The Lincoln Plawg - the blog with footnotes
Wednesday, March 30, 2005
Neutral reporting privilege lottery: Supreme Court ducks
Judith Miller and Matthew Cooper beware!
The repetition rule in defamation law means that, in general, a newspaper that prints an allegation made by a third party is liable as if it had made that allegation itself.
In some US jurisdictions, there is an exception to that rule for reports of 
serious charges of a public official involved in an ongoing controversy and concerning other public officials irrespective of the publisher's belief as to the falsity of the charges, provided that the report does not espouse or concur in the charges and in good faith believe (sic) that the report accurately conveys the charges made.
Despite an amicus brief from leading media organisations urging the US Supreme Court to grant certiorari in Troy Publishing v Norton in order to establish such a rule  nationwide, it has declined.
There is not, I think, a circuit conflict on the point - the cases cited by the Penn SC as supporting the privilege (SC, DC, CA) are all District Court decisions.
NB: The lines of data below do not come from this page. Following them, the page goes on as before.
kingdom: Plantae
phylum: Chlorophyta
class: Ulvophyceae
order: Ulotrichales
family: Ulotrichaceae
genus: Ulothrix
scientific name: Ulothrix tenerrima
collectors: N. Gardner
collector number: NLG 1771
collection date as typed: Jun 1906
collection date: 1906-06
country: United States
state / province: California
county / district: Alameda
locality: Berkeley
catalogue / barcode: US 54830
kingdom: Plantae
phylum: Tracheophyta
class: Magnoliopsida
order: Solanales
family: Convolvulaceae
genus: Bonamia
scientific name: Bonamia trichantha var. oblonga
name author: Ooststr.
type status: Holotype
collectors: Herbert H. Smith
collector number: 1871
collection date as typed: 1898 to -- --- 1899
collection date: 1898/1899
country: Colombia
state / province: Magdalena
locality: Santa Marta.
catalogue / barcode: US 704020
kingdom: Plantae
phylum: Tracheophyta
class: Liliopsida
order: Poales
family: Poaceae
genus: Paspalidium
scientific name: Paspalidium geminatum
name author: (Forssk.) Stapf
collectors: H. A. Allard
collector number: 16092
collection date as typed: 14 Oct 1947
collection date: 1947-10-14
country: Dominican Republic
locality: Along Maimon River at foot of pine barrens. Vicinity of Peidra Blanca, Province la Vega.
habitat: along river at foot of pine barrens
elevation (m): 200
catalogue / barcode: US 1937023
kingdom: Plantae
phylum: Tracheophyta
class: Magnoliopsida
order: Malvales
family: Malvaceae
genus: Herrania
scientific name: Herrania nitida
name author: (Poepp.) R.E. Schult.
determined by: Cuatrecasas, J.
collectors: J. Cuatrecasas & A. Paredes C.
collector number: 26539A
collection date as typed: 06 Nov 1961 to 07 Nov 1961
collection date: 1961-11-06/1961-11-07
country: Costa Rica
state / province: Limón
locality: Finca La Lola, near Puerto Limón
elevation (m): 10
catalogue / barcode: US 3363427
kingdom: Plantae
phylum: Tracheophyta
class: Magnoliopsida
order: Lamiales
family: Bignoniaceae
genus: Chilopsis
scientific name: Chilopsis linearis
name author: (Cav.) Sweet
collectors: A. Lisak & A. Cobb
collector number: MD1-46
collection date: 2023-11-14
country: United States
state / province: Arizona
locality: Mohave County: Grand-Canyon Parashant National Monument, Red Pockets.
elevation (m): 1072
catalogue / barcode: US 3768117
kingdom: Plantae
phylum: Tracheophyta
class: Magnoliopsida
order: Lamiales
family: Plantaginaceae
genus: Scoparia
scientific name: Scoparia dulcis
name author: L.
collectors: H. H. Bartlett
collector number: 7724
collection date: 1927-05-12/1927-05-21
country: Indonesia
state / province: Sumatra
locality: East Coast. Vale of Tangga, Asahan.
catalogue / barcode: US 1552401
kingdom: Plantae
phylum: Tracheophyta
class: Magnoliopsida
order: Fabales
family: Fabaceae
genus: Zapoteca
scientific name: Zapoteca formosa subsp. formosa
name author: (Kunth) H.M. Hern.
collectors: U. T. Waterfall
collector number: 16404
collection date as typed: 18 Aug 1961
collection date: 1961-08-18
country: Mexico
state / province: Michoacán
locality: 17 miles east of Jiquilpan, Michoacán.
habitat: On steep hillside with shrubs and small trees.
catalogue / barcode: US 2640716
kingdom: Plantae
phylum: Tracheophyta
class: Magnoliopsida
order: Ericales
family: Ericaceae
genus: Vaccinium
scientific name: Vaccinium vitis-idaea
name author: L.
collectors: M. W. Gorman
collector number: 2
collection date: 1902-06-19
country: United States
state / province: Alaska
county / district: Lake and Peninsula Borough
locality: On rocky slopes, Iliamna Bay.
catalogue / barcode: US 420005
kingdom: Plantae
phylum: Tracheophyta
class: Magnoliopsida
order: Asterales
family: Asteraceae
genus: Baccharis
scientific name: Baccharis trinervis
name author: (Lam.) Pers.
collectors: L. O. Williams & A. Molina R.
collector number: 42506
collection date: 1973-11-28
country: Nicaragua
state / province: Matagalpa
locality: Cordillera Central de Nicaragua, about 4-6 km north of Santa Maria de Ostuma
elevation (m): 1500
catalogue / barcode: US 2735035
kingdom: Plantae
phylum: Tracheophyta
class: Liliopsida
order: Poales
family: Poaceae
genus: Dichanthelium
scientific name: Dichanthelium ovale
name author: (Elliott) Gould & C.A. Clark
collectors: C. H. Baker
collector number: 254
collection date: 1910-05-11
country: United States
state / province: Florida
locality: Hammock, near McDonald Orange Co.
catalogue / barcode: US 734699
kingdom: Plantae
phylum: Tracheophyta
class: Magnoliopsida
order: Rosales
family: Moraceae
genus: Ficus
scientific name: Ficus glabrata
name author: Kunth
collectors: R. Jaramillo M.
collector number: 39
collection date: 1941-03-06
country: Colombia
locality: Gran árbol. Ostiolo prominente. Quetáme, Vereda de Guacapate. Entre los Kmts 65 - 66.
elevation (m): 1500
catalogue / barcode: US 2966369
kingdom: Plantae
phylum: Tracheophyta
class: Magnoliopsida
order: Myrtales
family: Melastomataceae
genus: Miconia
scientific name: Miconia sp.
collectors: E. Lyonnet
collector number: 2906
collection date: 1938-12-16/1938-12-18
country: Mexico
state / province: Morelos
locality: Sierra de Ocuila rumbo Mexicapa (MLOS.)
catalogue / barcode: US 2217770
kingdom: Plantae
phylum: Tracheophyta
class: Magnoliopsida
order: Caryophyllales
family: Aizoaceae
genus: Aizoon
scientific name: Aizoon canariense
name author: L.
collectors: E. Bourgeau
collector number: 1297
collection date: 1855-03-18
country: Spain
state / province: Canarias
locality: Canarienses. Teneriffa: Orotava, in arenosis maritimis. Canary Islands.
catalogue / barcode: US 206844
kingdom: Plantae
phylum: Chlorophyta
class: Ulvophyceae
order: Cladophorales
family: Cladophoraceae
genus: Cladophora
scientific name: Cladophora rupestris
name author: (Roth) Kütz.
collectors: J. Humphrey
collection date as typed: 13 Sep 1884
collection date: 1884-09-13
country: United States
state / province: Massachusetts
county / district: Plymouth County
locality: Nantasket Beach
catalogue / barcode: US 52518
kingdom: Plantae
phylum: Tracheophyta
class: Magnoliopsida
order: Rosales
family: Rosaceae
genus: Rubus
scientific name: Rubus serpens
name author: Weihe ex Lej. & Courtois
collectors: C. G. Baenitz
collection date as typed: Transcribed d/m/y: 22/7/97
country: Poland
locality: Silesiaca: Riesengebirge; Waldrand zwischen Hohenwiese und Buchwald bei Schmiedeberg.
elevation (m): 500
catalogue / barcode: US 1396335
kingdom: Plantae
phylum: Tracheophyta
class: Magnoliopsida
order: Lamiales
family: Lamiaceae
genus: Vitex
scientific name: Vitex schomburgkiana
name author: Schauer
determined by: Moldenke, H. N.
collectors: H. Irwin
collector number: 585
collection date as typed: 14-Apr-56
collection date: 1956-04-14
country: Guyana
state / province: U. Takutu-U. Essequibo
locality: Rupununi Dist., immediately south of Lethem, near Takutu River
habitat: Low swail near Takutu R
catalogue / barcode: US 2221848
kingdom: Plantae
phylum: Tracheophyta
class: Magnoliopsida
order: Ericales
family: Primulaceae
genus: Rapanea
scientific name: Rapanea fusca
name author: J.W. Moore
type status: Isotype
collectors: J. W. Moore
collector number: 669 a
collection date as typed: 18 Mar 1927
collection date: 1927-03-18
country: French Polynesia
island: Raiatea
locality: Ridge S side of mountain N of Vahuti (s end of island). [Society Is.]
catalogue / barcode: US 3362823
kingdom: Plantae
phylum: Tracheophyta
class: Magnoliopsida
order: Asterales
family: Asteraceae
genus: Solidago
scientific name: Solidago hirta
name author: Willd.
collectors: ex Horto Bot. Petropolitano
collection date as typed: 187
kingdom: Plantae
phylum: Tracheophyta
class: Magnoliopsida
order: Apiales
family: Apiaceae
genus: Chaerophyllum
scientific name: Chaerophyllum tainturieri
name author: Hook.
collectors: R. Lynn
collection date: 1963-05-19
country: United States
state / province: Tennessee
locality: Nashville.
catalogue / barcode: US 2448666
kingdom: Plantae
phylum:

But, trivially, SCOTUS could have taken the case if it had felt strongly enough on the issue.
In many cases, media organisations escape liability in such cases under the New York Times v Sullivan rule; in Norton, the trial judge had not heard evidence on the existence of actual malice in the newspaper , and the plantiff's appeal allowed by the Penn SC had been for a new trial in which such evidence could be heard.
Clearly, the more outrageous the allegations, the more likely a court will find that the publisher has been reckless in printing them without independently reporting them.